People have treated me differently since being diagnosed because I’ve had to adapt my life. I’m not able to do all the things I used to, I wouldn’t say I’m a different person but I’ve definitely changed – in some good ways and some bad but I’m working on it, aren’t we all? But anyway, here are a few things I’d like to put out into the world about my feelings on people’s recent ignorance towards me and invisible illness in general, enjoy…
I don’t and never will expect anyone to fully understand, I don’t even understand it half the time. How I went from being a fully-functioning healthy human being to this is literally so depressing. If you care about or even just know someone with an illness, it doesn’t take a lot to pop it into google. Or hey, you could even try having an actual conversation with them and ask how they’re doing – just a thought.
Something I’ve had to deal with recently is people unfairly judging me because I’m unable to do things they can and making me feel uncomfortable because of it. I’m not going to apologise for it because my illness isn’t my fault. Do you really think I like being the person that always has to leave early and miss out on things? One night of a few drinks and getting in at 4am causes a lie-in and a bit of a headache for normal people, for me it’s likely to cause hospitalisation or even worse. If I say I can’t do it then I mean it, I’m not going to put my short and long-term health under massive pressure to please anyone and no one should ever expect that from me either.

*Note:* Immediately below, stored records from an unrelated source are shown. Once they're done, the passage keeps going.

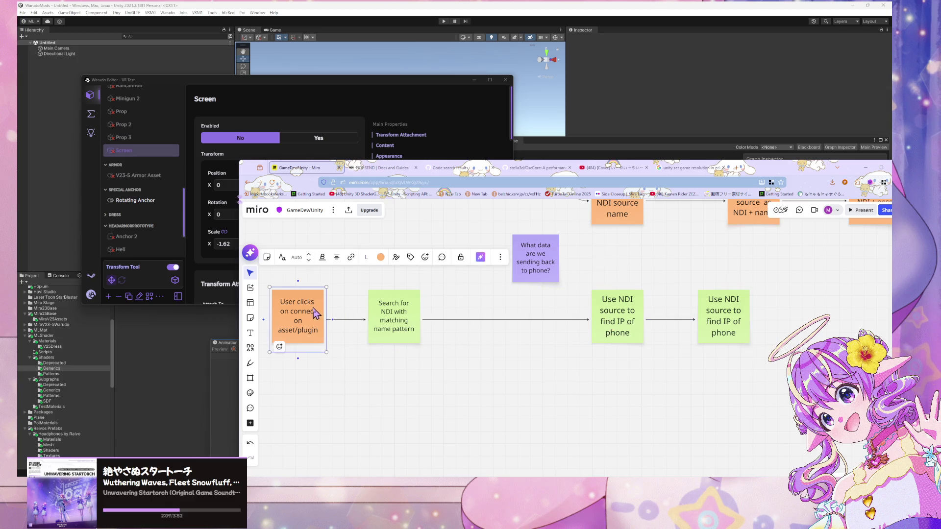
pyautogui.moveTo(294, 323)
pyautogui.mouseDown()
pyautogui.moveTo(318, 334)
pyautogui.moveTo(521, 321)
pyautogui.moveTo(498, 326)
pyautogui.mouseUp()
pyautogui.click(444, 321)
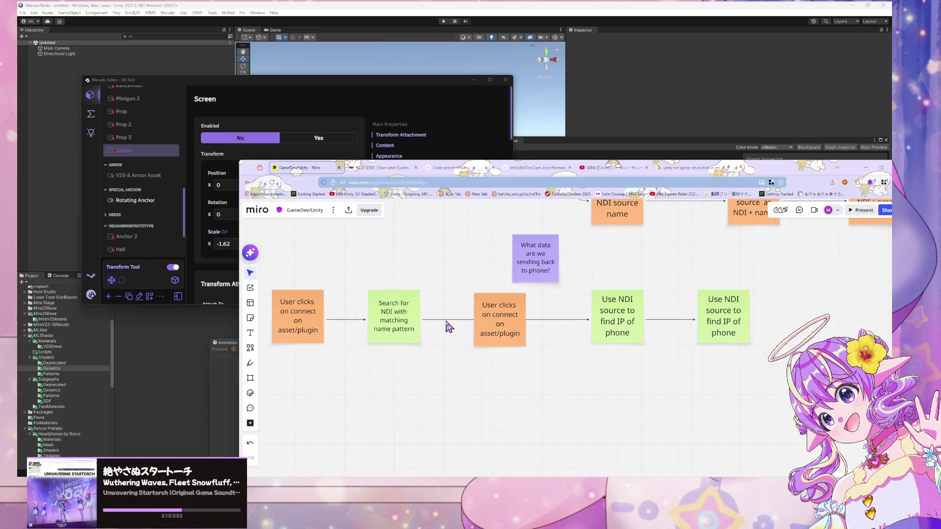
pyautogui.press('Delete')
pyautogui.click(412, 326)
pyautogui.moveTo(428, 320); pyautogui.dragTo(588, 321)
pyautogui.moveTo(503, 323)
pyautogui.mouseDown()
pyautogui.moveTo(514, 327)
pyautogui.moveTo(512, 319)
pyautogui.mouseUp()
# Replace the orange copy's text with 'Screen Asset'
pyautogui.doubleClick(512, 320)
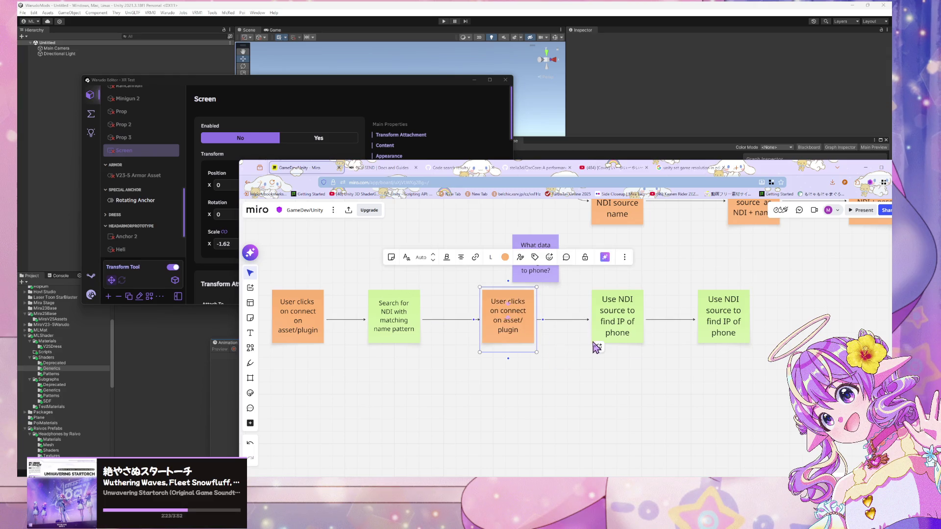
pyautogui.write('Screensh')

I miss the old, “normal” me every single day. I miss being able to have the odd alcoholic drink. I miss being able to eat what I want, when I want. I miss having a full time job or being able to work at all. I miss nights out with my friends. I miss waking up and knowing what my days going to be like instead of wondering how much pain I’ll be in, how far my little amount of energy will stretch and if I’ll be able to leave the house today. I miss having a great social life and going to the gym. Don’t ever think being chronically ill is an easy life for any reason.
Yes every now and again, my body gives me an easy day. Easy meaning minimal symptoms and a bit of extra energy which with any luck, on these days I can try and do normal people things. Just because you saw me wandering round the mall, wearing a full face of makeup or supporting my boyfriend at his gig doesn’t mean I’m lying or exaggerating about what I’m going through. I take daily medication and pain killers on both my bad and good days, some days they don’t even seem to work. And I’ll do anything and everything possible to support the people I love, no matter how ill I am.
Think about how hard life is normally. The heartbreaks, the failures, the constant ups and downs. Worry about the future, regrets about the past, loss of loved ones. Short-term illnesses, money worries, the list goes on. Now imagine having to go through all of that with your body also having its own battle with itself and hindering you from doing a lot of things that healthy people don’t even think twice about. Don’t underestimate the strength of someone who is chronically ill. At the risk of sounding cheesy, we’re pretty badass.
I could go on but I feel like I’ve got my main points out here. It really doesn’t take a lot not to judge someone for something they cannot control, even if you don’t understand it. Just listen, be a compassionate and kind human being. All you need to know is that I am trying way harder than my best. You never know, you could be writing something like this one day.